What problem does it solve?

My experience in tech industry isn’t that big. It would be something around 5 years working as a coder. This industry moves fast, things change, new technologies emerge on daily basis. In order to do my job well I have to constantly learn something new. I enjoy that a lot. Learning is great. It allows you to look at the world differently than you did before.

Sometimes it’s exhausting and frustrating. It’s easy to be negative towards a new framework, programming language or a build system, when it’s new and alien to you. In this industry you should be sceptical. We are already drowning in a sea of a complexity, and when we can barely keep our heads above the water we tend to save ourselves by adding another layer of abstraction.

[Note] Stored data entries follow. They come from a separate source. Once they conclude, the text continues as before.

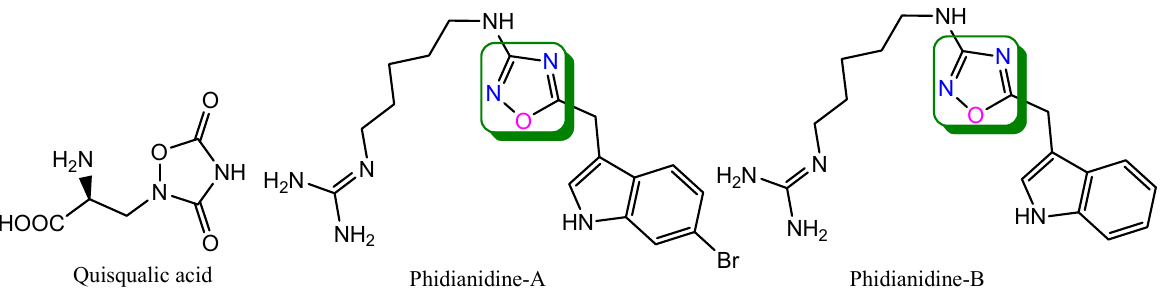
Figure 4. Structures of naturally occurring compounds containing 1,2,4-oxadiazole ring. Tiodazosin is a new antihypertensive drug, structurally resembles prazosin. It pos- sesses alpha-adrenergic-blocking activity and exerts a direct vasodilation effect. Chemically, it is (4-(4-amino-6,7-dimethoxyquinolin-2-yl)piperazin-1-yl)(5-(methylthio)-1,3,4-oxadiazol- 2-yl)-methanone [28]. Furamizole is a nitrofuran derivative and possesses antibacterial activity. Chemically, it is (E)-5-(1-(furan-2-yl)-2-(5-nitrofuran-2-yl)vinyl)-1,3,4-oxadiazol- 2-amine.Raltegravir (MK-0518) is an antiretroviral drug produced by Merck and Co., Kenilworth, NJ, USA. It was approved by the U.S. Food and Drug Administration (USFDA) in October 2007. It is the new class of anti-HIV drug and acts as an integrase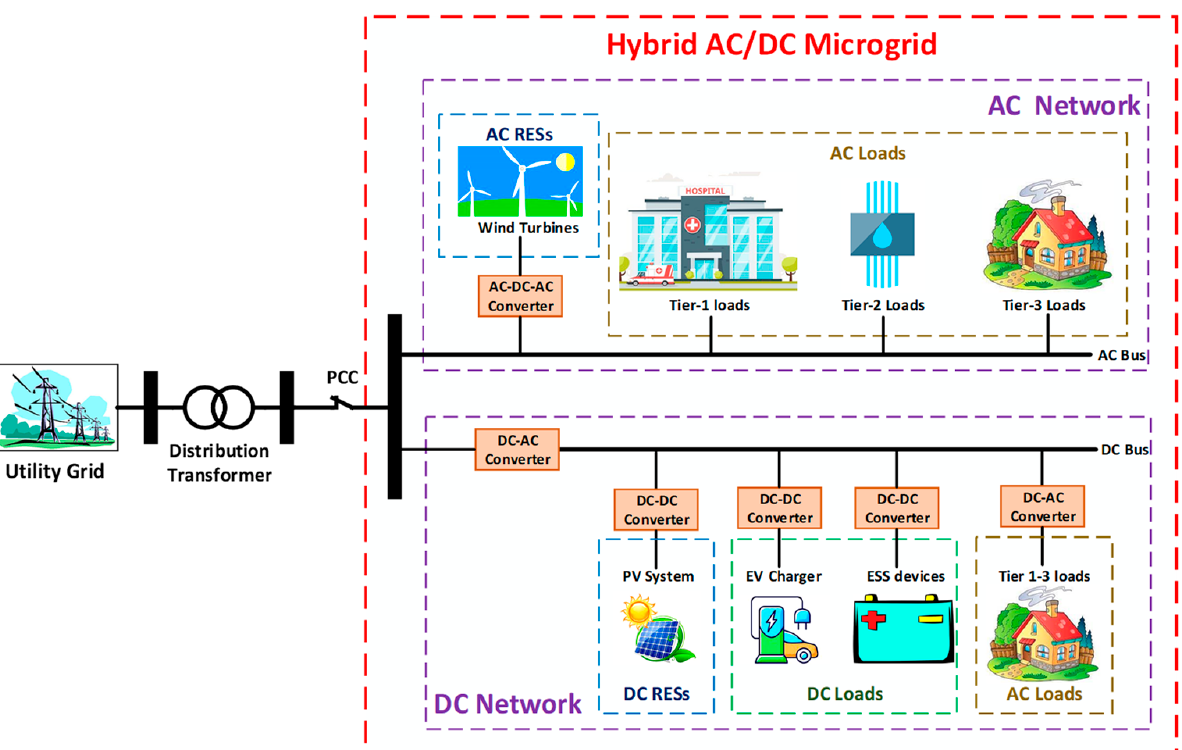
Figure 3. Simple diagram of a typical HMG.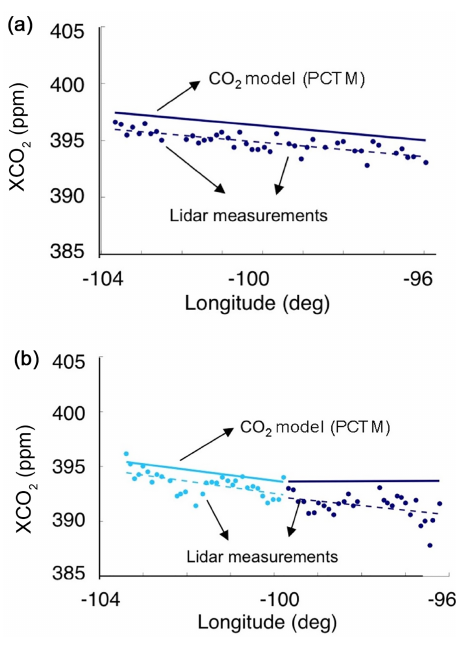
Figure 18. Retrieved XCO 2 from lidar measurements vs. longi- tude for the transit flights to (from) Colorado to (from) Iowa on 2014 SF3. (a) Outbound leg (west-to-east flight direction, SF3G1, measured from 11.2km altitude) and (b) return flight leg (east-to- west flight direction, SF3G2, with dark blue points measured from 5.6km altitude and light blue points from 6.3km altitude). The mea- surements shown are for retrievals using 50s data averages, and the flight altitudes are indicated. The solid lines show the XCO 2 values computed from the PCTM atmospheric model for that location and these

Because of that, the question you should ask yourself is What problem does it solve?. One of the technologies you might see in the wild is CMake. If you are new to it, you might be frustrated with how the whole project is polluted with those pesky CMakeLists.txt. It introduces a lot of files to keep track of and maintain. In order to use it well you have to understand it’s scripting language. There is a lot to wrap your head around and it doesn’t feel rewarding. For me it feels like maintenance…

Well then: What problem does it solve? From CMake website:

CMake is used to control the software compilation process using simple platform and compiler independent configuration files, and generate native makefiles and workspaces that can be used in the compiler environment of your choice.

How I understand CMake: you drop a lot of CMakeLists.txt into your project folder structure in order to describe your project, in such a way that CMake can generate a project which compiles on a specific OS, with a specific toolchain/compiler.

Well, that sounds reasonable. Seems like an empowering technology. If you haven’t worked on a project which targets multiple OSes or platforms, it’s not easy to understand the benefits.

Lets look at another example - Hugo, a framework for building websites. Again, What problem does it solve?.

If you haven’t designed and wrote websites, one of the biggest problems is to separate the content and the presentation. HTML and CSS are used to describe how the content is presented. You can achieve a lot of flexibility by separating the presentation from the content. If you want to write a blog post without that separation you would copy the last blog post’s .html file and just edited the post contents. After some time you have 12 blog posts. Now you’d like to update the look of your blog. That means you have to edit those 12 .html files…

Static website generators, like Hugo, make this easy. The content and the presentation is separated and Hugo combines those two to produce the website. In order to be proficient in working with Hugo you need to learn about its scripting language, since Hugo doesn’t know how to combine your blog post’s content and its graphical layout.

Big advantage of the What problem does it solve? question is that if you go back to the original problem you might realize that the solution isn’t optimal. Maybe you don’t really want to build your project for different OSes or platforms. Maybe you are ok with a minimal CSS and you don’t need the complexity of a static website generator. Maybe you don’t need to spin up that Docker container. Maybe the benefit of introducing and learning a specific technology isn’t worth the cost.

What problem does it solve? - certainly helps me. Good design is based on simplicity. The simplest solutions are usually the best. In order to find those we need to always remember what problem stands between us and the goal.